Copy out every line of text in the material below with no changes, and leave out the pictures.

○ ○ ○ ○ ○ ○ ○

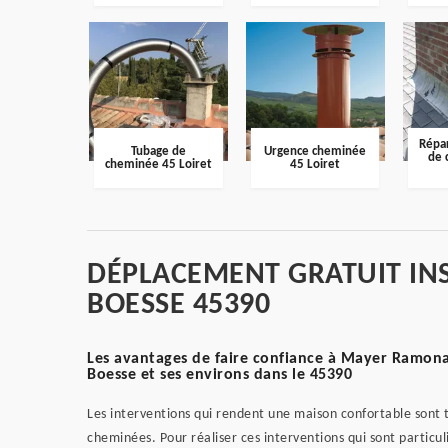
Répar
Tubage de
Urgence cheminée
de 
cheminée 45 Loiret
45 Loiret
DÉPLACEMENT GRATUIT IN
BOESSE 45390
Les avantages de faire confiance à Mayer Ramonag
Boesse et ses environs dans le 45390
Les interventions qui rendent une maison confortable sont trè
cheminées. Pour réaliser ces interventions qui sont particu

○ ○ ○ ○ ○ ○ ○

§ Solved exercise
Répar
Tubage de
Urgence cheminée
de 
cheminée 45 Loiret
45 Loiret
DÉPLACEMENT GRATUIT IN
BOESSE 45390
Les avantages de faire confiance à Mayer Ramonag
Boesse et ses environs dans le 45390
Les interventions qui rendent une maison confortable sont trè
cheminées. Pour réaliser ces interventions qui sont particu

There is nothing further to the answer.